Criminalité : Voitures de luxe, bijoux, villas… Comment l’État tape au portefeuille des délinquants

ARGENT SALE Créée en 2010, l’Agence de gestion et de recouvrement des avoirs saisis et confisqués lutte contre la criminalité en s’attaquant au patrimoine des délinquants. Après Lyon et Marseille, deux nouvelles antennes régionales viennent d’ouvrir à Rennes et Lille

Jérôme Gicquel
Une Lamborghini saisi à un délinquant dans la région rennaise vient d'être vendue aux enchères.
Une Lamborghini saisi à un délinquant dans la région rennaise vient d'être vendue aux enchères. — Enchères Domaine
  • Depuis 2010, l’Agence de gestion et de recouvrement des avoirs saisis et confisqués (Agrasc) traque l’argent sale des délinquants et des trafiquants.
  • Les biens saisis ou confisqués peuvent être vendus aux enchères, l’argent revenant ensuite dans les caisses de l’Etat.
  • Après Lyon et Marseille, deux nouvelles antennes régionales de l’Agrasc viennent d’ouvrir au début du mois à Rennes et Lille.

Une Lamborghini Huracan Spyder, une Tesla Model S, une Mercedes Classe S Coupé… A condition d’avoir un peu d’argent, il y avait moyen de se faire plaisir lors de la vente flash qui s’est achevée ce mercredi matin sur le site Enchères Domaines. Tous ces bolides ont été saisis récemment dans la région rennaise et appartiennent à des délinquants actuellement mis en examen dans diverses affaires. Après quelques jours d’enchères, leur vente a rapporté 338.000 euros, une somme qui sera consignée jusqu’à la décision de justice. Si l’accusé est condamné, l’argent ira directement dans les caisses de l’État. « En cas de relaxe, on restituera par contre la valeur des biens saisis », souligne Nicolas Bessone, directeur général de l’Agence de gestion et de recouvrement des avoirs saisis et confisqués (Agrasc).
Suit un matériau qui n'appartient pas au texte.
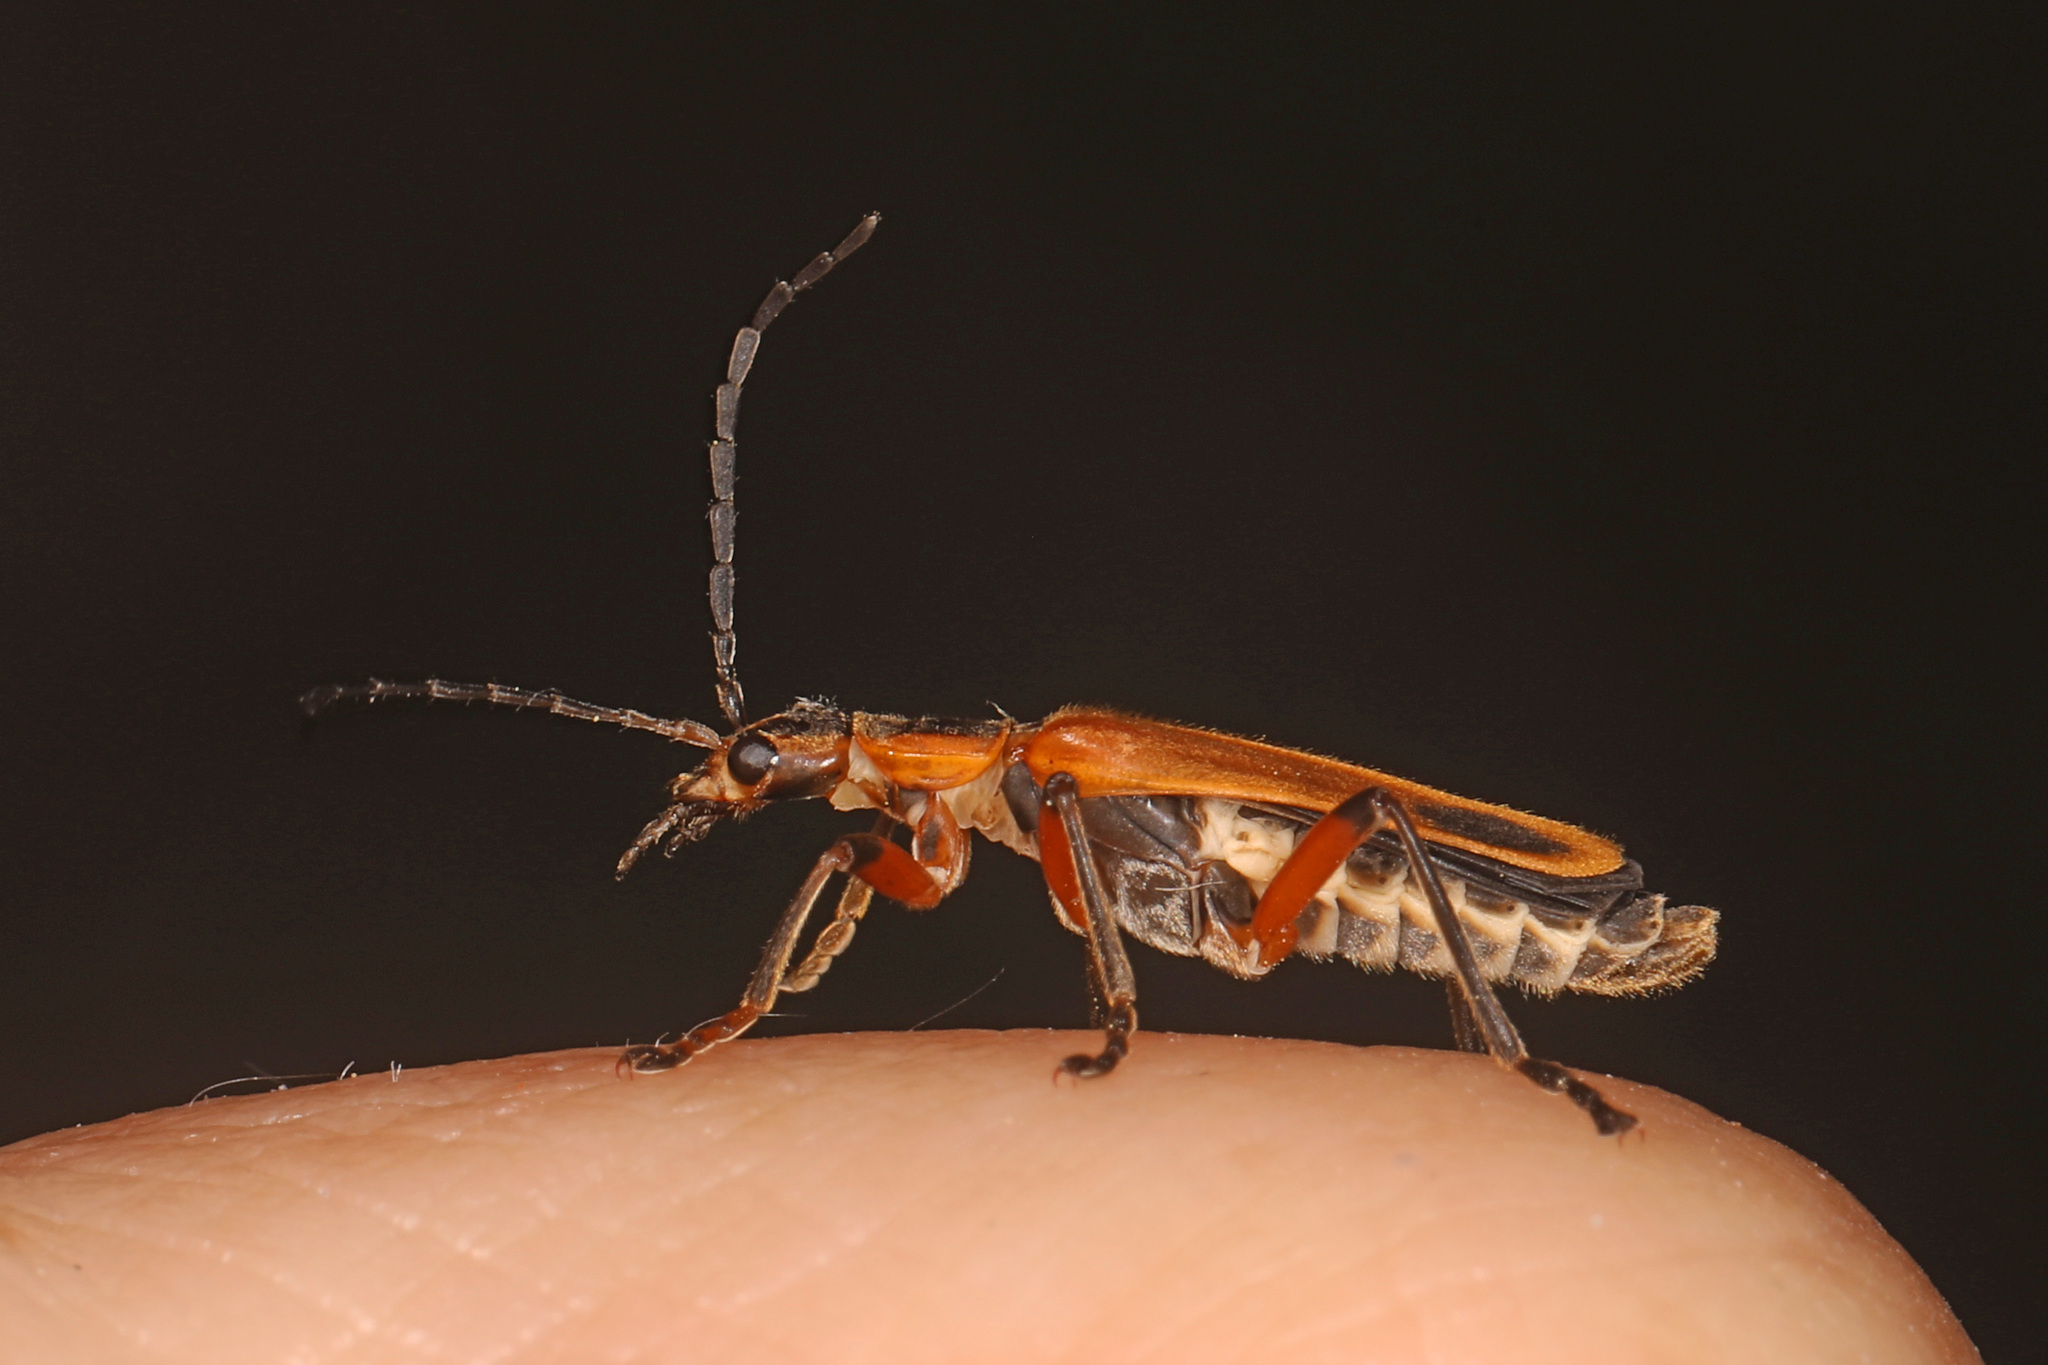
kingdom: Animalia
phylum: Arthropoda
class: Insecta
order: Coleoptera
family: Cantharidae
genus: Chauliognathus
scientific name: Chauliognathus marginatus
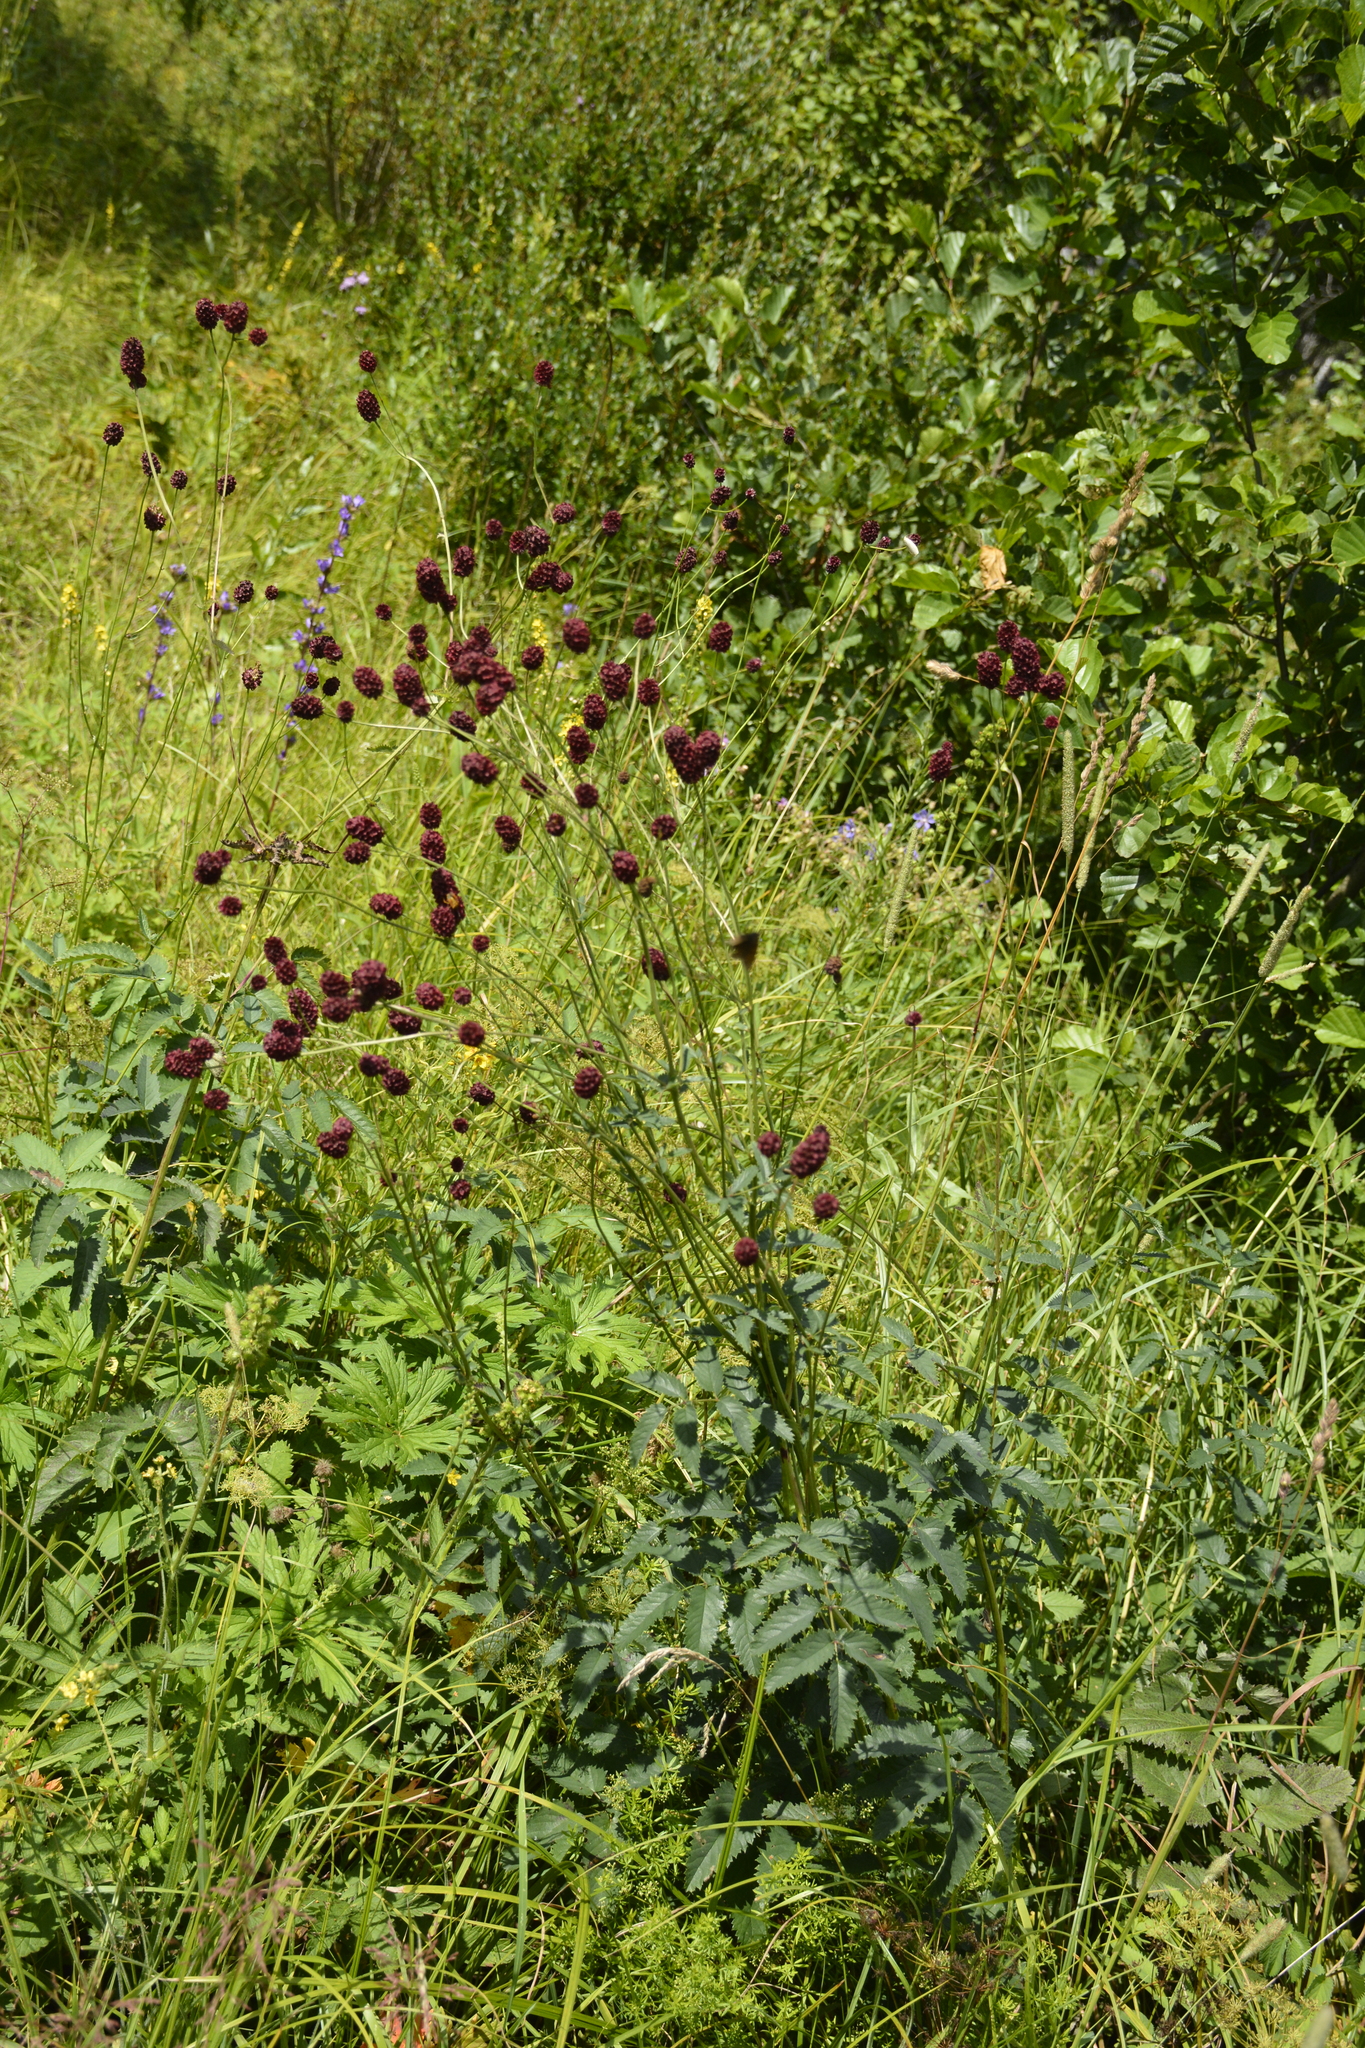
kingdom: Plantae
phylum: Tracheophyta
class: Magnoliopsida
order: Rosales
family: Rosaceae
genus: Sanguisorba
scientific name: Sanguisorba officinalis
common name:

Créée en 2010, cette agence, placée sous la double tutelle des ministères de la Justice et du Budget, est « le bras armé de l’État pour aller chercher réparation auprès des délinquants en les tapant au portefeuille », selon le garde des Sceaux Eric Dupond-Moretti. En un peu plus de dix ans d’existence, l’Agrasc, dont la devise est « Nul ne doit tirer profit de son délit », s’est d’ailleurs constitué un joli pactole grâce aux escrocs, trafiquants et autres proxénètes. Son compte à la caisse des dépôts et consignation affiche ainsi un solde de 1,5 milliard d’euros.

Villas, yachts, cryptomonnaies ou troupeau de bovins

Chaque année, ses agents s’attaquent au patrimoine des délinquants en saisissant ou en confisquant dans le cadre d’enquêtes leurs biens mal acquis. Il peut s’agir d’objets de luxe comme des bijoux ou des grosses cylindrés mais aussi des villas, des yachts, des assurances vie ou des cryptomonnaies. « On a même saisi une fois un troupeau de bovins », sourit Frédéric Benet-Chambellan, président du conseil d’administration. L’enjeu est bien sûr financier en tapant là où ça fait mal. Mais l’action de l’Agrasc vise aussi à empêcher la commission d’autres infractions. « L’argent sale permet de financer de très nombreux crimes et délits, de la corruption au terrorisme », précise Nicolas Bessone.

Dans certains cas, les biens saisis ou confisqués sont vendus aux enchères. Lors d’une grande vente organisée le 5 novembre pour les 10 ans de l’agence, 2,98 millions d’euros ont ainsi été récoltés. D’autres biens ayant appartenu à des délinquants sont également mis à la disposition des forces de l’ordre, comme des véhicules ou du matériel high-tech, ou à des associations d’intérêt public. En Guadeloupe, la villa d’un escroc devrait ainsi bientôt à accueillir une association proposant des stages de responsabilisation pour les maris violents. Certains immeubles confisqués à des marchands de sommeil ou à des proxénètes ont aussi vocation à être réhabilités pour accueillir du logement social.

Quatre antennes régionales

Pilotée de Paris depuis sa création, l’Agrasc se déploie désormais en région. L’an dernier, deux antennes régionales ont ainsi vu le jour à Lyon et Marseille. « En quelques mois, 28 millions d’euros ont déjà été récupérés », souligne Nicolas Bessone. Pour accentuer la pression sur les délinquants et améliorer l’efficacité des services enquêteurs et judiciaires, deux nouvelles antennes ont ouvert au début du mois à Rennes et à Lille et deux autres devraient suivre l’an prochain à Bordeaux et Nancy.